To his followers, Roger Ver is known as Bitcoin Jesus, a charismatic advocate of the cryptocurrency that is once again captivating investors with record-breaking gains.
Roger Ver, a prominent early crypto investor and advocate, is facing a new kind of legal battle: US prosecutors charged him with evading more than $48 million in taxes for selling $240 million in tokens.
The case, filed this year, is the first to focus solely on tax fraud and digital-asset sales. Prosecutors typically tack on tax charges to crypto cases for crimes like money laundering, ransomware attacks and investor scams.
Ver, 45, is awaiting a Spanish judge’s decision on whether he must be extradited to America after his April arrest in Barcelona while attending a crypto conference. The US expatriate spent a month in jail before getting out on bail and moving to Mallorca. An outspoken critic of the US government, he said he’s being persecuted by prosecutors.
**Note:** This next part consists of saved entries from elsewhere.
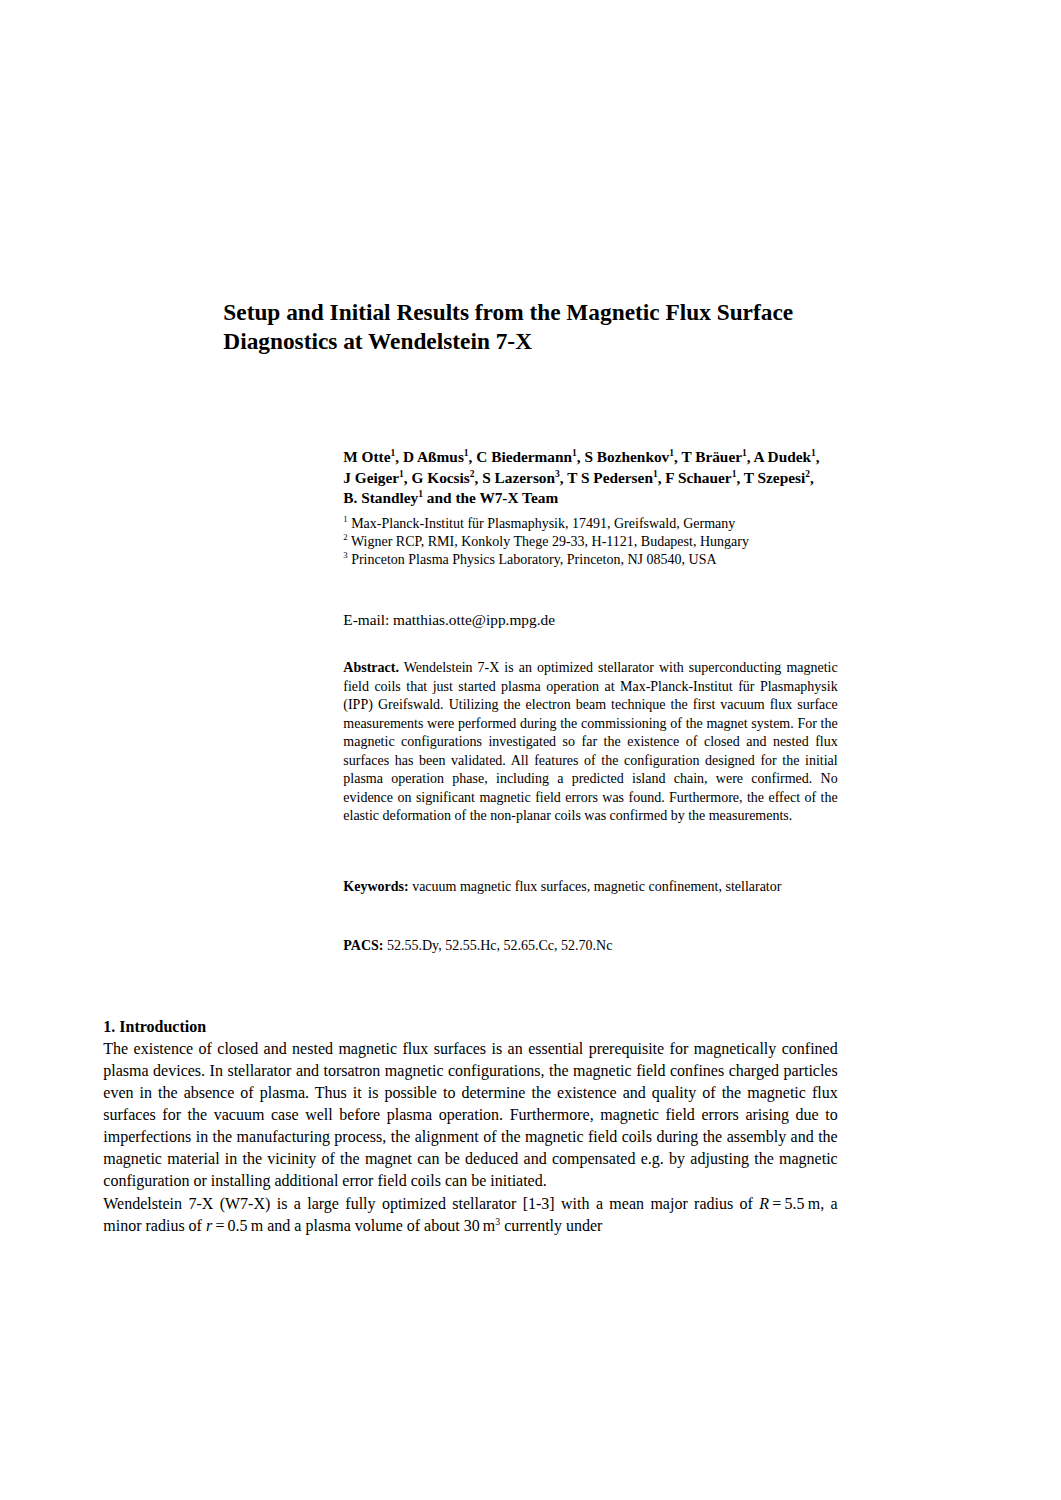Setup and Initial Results from the Magnetic Flux Surface
Diagnostics at Wendelstein 7-X
M Otte1, D Aßmus1, C Biedermann1, S Bozhenkov1, T Bräuer1, A Dudek1,
J Geiger1, G Kocsis2, S Lazerson3, T S Pedersen1, F Schauer1, T Szepesi2,
B. Standley1 and the W7-X Team
1 Max-Planck-Institut für Plasmaphysik, 17491, Greifswald, Germany
2 Wigner RCP, RMI, Konkoly Thege 29-33, H-1121, Budapest, Hungary
3 Princeton Plasma Physics Laboratory, Princeton, NJ 08540, USA
E-mail: matthias.otte@ipp.mpg.de
Abstract. Wendelstein 7-X is an optimized stellarator with superconducting magnetic field coils that just started plasma operation at Max-Planck-Institut für Plasmaphysik (IPP) Greifswald. Utilizing the electron beam technique the first vacuum flux surface measurements were performed during the commissioning of the magnet system. For the magnetic configurations investigated so far the existence of closed and nested flux surfaces has been validated. All features of the configuration designed for the initial plasma operation phase, including a predicted island chain, were confirmed. No evidence on significant magnetic field errors was found. Furthermore, the effect of the elastic deformation of the non-planar coils was confirmed by the measurements.
Keywords: vacuum magnetic flux surfaces, magnetic confinement, stellarator
PACS: 52.55.Dy, 52.55.Hc, 52.65.Cc, 52.70.Nc
1. Introduction
The existence of closed and nested magnetic flux surfaces is an essential prerequisite for magnetically confined plasma devices. In stellarator and torsatron magnetic configurations, the magnetic field confines charged particles even in the absence of plasma. Thus it is possible to determine the existence and quality of the magnetic flux surfaces for the vacuum case well before plasma operation. Furthermore, magnetic field errors arising due to imperfections in the manufacturing process, the alignment of the magnetic field coils during the assembly and the magnetic material in the vicinity of the magnet can be deduced and compensated e.g. by adjusting the magnetic configuration or installing additional error field coils can be initiated.
Wendelstein 7-X (W7-X) is a large fully optimized stellarator [1-3] with a mean major radius of R = 5.5 m, a minor radius of r = 0.5 m and a plasma volume of about 30 m3 currently under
“They don’t like me, and they don’t like my political views, and they just came at me every which way,” Ver told Bloomberg News in an exclusive interview in late October.
Ver said the Justice Department has ignored evidence that helps his defense and refutes a central premise by prosecutors – that he intended to cheat the IRS. Rather, he said, he relied on professionals who advised him when IRS policy on taxing crypto sales was unsettled.
“I instructed all my tax attorneys and preparers, ‘We need to do everything perfectly because I don’t want any problem with the IRS at all,”’ Ver said. “That was their instructions the whole time.”
A Justice Department representative declined to comment.
The seeds of Ver’s legal peril lay in his success as an early crypto investor — long before the latest Bitcoin rally fueled by Donald Trump’s US presidential win. They center on his representations to the IRS and the agency’s reconstruction of his holdings.
Ver grew up in Silicon Valley, founding a computer company called MemoryDealers at the precocious age of 19. He also engaged in tax protests and ran for California’s legislature at 21 as a libertarian.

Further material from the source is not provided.